YOUR INSTRUCTIONS:
Transcribe the full listing with no word altered.

Top of INFORMATION GIVEN

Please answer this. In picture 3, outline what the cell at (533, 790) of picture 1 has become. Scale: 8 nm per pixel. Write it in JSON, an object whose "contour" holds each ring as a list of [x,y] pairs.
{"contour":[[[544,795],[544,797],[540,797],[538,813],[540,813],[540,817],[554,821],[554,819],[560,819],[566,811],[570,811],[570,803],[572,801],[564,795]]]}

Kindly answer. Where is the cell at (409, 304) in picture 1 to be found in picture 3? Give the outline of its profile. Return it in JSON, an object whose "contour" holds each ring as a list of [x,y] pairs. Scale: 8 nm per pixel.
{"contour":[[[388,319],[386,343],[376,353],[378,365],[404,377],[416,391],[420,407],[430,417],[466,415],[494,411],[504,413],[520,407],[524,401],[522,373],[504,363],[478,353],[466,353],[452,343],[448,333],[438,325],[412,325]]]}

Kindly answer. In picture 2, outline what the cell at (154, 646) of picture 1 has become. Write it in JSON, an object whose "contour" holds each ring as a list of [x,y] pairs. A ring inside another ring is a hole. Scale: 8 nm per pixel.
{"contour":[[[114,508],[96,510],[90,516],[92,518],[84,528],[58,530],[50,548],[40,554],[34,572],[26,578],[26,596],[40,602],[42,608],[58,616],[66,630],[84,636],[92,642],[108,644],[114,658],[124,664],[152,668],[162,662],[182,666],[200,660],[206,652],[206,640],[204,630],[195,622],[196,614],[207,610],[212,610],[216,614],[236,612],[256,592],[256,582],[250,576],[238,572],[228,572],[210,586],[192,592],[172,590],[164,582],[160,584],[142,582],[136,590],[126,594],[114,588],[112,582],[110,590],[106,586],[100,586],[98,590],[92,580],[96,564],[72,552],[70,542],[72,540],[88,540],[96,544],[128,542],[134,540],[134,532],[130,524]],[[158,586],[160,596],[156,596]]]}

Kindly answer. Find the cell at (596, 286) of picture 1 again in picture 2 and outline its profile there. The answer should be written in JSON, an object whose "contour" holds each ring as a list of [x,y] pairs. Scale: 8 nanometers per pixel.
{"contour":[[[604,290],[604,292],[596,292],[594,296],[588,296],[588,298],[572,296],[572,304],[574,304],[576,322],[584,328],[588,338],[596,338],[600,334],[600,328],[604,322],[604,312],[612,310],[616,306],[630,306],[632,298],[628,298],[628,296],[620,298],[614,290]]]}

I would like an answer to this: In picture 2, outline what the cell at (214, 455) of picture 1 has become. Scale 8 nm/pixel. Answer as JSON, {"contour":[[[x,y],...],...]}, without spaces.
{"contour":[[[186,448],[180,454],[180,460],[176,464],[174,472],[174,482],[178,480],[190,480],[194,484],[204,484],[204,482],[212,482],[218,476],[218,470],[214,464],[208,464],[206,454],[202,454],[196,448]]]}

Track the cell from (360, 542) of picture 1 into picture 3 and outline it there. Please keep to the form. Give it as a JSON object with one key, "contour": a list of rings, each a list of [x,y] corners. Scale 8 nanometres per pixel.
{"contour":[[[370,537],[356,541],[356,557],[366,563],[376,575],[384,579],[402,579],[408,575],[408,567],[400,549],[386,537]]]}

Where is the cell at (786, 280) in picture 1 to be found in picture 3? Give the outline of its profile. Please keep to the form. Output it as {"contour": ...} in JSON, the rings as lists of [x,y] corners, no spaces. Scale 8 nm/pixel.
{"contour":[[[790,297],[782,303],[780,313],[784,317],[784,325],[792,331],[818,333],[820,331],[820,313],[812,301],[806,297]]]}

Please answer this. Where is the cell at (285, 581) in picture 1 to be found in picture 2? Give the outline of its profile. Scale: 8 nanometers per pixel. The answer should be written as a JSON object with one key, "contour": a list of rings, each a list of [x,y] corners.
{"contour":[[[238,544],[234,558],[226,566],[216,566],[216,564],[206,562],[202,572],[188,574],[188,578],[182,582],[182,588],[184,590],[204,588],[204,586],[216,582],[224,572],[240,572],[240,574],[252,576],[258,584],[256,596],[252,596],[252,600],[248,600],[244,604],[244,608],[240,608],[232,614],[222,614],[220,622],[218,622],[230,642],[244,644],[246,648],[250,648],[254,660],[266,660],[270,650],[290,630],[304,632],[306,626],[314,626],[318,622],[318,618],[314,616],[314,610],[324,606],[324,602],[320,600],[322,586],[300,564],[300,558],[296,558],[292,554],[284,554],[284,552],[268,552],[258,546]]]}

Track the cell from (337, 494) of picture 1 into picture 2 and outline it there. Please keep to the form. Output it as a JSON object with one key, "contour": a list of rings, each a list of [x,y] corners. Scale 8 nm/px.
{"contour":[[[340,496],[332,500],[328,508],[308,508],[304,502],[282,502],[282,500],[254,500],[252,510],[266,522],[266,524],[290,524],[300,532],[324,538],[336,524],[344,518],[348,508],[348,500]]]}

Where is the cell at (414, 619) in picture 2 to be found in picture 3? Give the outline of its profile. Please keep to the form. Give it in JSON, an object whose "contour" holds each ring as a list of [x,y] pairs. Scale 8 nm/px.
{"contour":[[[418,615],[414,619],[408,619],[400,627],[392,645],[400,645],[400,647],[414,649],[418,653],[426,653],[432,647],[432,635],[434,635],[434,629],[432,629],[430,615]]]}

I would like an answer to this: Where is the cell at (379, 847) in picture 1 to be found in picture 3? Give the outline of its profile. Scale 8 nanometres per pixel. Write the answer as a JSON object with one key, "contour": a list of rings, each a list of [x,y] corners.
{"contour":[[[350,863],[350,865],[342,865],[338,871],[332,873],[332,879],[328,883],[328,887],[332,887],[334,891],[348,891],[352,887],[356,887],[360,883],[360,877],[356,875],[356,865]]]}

Bottom of INFORMATION GIVEN

WRITTEN ANSWER:
Please answer this. In picture 3, outline what the cell at (533, 790) of picture 1 has become. Scale: 8 nm per pixel. Write it in JSON, an object whose "contour" holds each ring as a list of [x,y] pairs.
{"contour":[[[544,795],[544,797],[540,797],[538,813],[540,813],[540,817],[554,821],[554,819],[560,819],[566,811],[570,811],[570,803],[572,801],[564,795]]]}

Kindly answer. Where is the cell at (409, 304) in picture 1 to be found in picture 3? Give the outline of its profile. Return it in JSON, an object whose "contour" holds each ring as a list of [x,y] pairs. Scale: 8 nm per pixel.
{"contour":[[[388,319],[386,343],[376,353],[378,365],[404,377],[416,391],[420,407],[430,417],[466,415],[494,411],[504,413],[520,407],[524,401],[522,373],[504,363],[478,353],[466,353],[452,343],[448,333],[438,325],[412,325]]]}

Kindly answer. In picture 2, outline what the cell at (154, 646) of picture 1 has become. Write it in JSON, an object whose "contour" holds each ring as a list of [x,y] pairs. A ring inside another ring is a hole. Scale: 8 nm per pixel.
{"contour":[[[114,508],[96,510],[90,516],[92,518],[84,528],[58,530],[50,548],[40,554],[34,572],[26,578],[26,596],[40,602],[42,608],[58,616],[66,630],[84,636],[92,642],[108,644],[114,658],[124,664],[152,668],[162,662],[182,666],[200,660],[206,652],[206,640],[204,630],[195,622],[196,614],[207,610],[212,610],[216,614],[236,612],[256,592],[256,582],[250,576],[238,572],[228,572],[210,586],[192,592],[172,590],[164,582],[160,584],[142,582],[136,590],[126,594],[114,588],[112,582],[110,590],[106,586],[100,586],[98,590],[92,580],[96,564],[72,552],[70,542],[72,540],[88,540],[96,544],[128,542],[134,540],[134,532],[130,524]],[[158,586],[160,596],[156,596]]]}

Kindly answer. Find the cell at (596, 286) of picture 1 again in picture 2 and outline its profile there. The answer should be written in JSON, an object whose "contour" holds each ring as a list of [x,y] pairs. Scale: 8 nanometers per pixel.
{"contour":[[[604,290],[604,292],[596,292],[594,296],[588,296],[588,298],[572,296],[572,304],[574,304],[576,322],[584,328],[588,338],[596,338],[600,334],[600,328],[604,322],[604,312],[612,310],[616,306],[630,306],[632,298],[628,298],[628,296],[620,298],[614,290]]]}

I would like an answer to this: In picture 2, outline what the cell at (214, 455) of picture 1 has become. Scale 8 nm/pixel. Answer as JSON, {"contour":[[[x,y],...],...]}, without spaces.
{"contour":[[[186,448],[180,454],[180,460],[176,464],[174,472],[174,482],[178,480],[190,480],[194,484],[204,484],[204,482],[212,482],[218,476],[218,470],[214,464],[208,464],[206,454],[202,454],[196,448]]]}

Track the cell from (360, 542) of picture 1 into picture 3 and outline it there. Please keep to the form. Give it as a JSON object with one key, "contour": a list of rings, each a list of [x,y] corners. Scale 8 nanometres per pixel.
{"contour":[[[370,537],[356,541],[356,557],[366,563],[376,575],[384,579],[402,579],[408,575],[408,567],[400,549],[386,537]]]}

Where is the cell at (786, 280) in picture 1 to be found in picture 3? Give the outline of its profile. Please keep to the form. Output it as {"contour": ...} in JSON, the rings as lists of [x,y] corners, no spaces. Scale 8 nm/pixel.
{"contour":[[[790,297],[782,303],[780,313],[784,317],[784,325],[792,331],[818,333],[820,331],[820,313],[812,301],[806,297]]]}

Please answer this. Where is the cell at (285, 581) in picture 1 to be found in picture 2? Give the outline of its profile. Scale: 8 nanometers per pixel. The answer should be written as a JSON object with one key, "contour": a list of rings, each a list of [x,y] corners.
{"contour":[[[238,544],[234,558],[226,566],[216,566],[216,564],[206,562],[202,572],[188,574],[188,578],[182,582],[182,588],[184,590],[204,588],[204,586],[216,582],[224,572],[240,572],[240,574],[252,576],[258,584],[256,596],[252,596],[252,600],[248,600],[244,604],[244,608],[240,608],[232,614],[222,614],[220,622],[218,622],[230,642],[244,644],[246,648],[250,648],[254,660],[266,660],[270,650],[290,630],[304,632],[306,626],[314,626],[318,622],[318,618],[314,616],[314,610],[324,606],[324,602],[320,600],[322,586],[300,564],[300,558],[296,558],[292,554],[284,554],[284,552],[268,552],[258,546]]]}

Track the cell from (337, 494) of picture 1 into picture 2 and outline it there. Please keep to the form. Output it as a JSON object with one key, "contour": a list of rings, each a list of [x,y] corners. Scale 8 nm/px.
{"contour":[[[340,496],[332,500],[328,508],[308,508],[304,502],[282,502],[282,500],[254,500],[252,510],[266,522],[266,524],[290,524],[300,532],[324,538],[336,524],[344,518],[348,508],[348,500]]]}

Where is the cell at (414, 619) in picture 2 to be found in picture 3? Give the outline of its profile. Please keep to the form. Give it in JSON, an object whose "contour" holds each ring as a list of [x,y] pairs. Scale 8 nm/px.
{"contour":[[[418,615],[414,619],[408,619],[400,627],[392,645],[400,645],[400,647],[414,649],[418,653],[426,653],[432,647],[432,635],[434,635],[434,629],[432,629],[430,615]]]}

I would like an answer to this: Where is the cell at (379, 847) in picture 1 to be found in picture 3? Give the outline of its profile. Scale 8 nanometres per pixel. Write the answer as a JSON object with one key, "contour": a list of rings, each a list of [x,y] corners.
{"contour":[[[350,863],[350,865],[342,865],[338,871],[332,873],[332,879],[328,883],[328,887],[332,887],[334,891],[348,891],[352,887],[356,887],[360,883],[360,877],[356,875],[356,865]]]}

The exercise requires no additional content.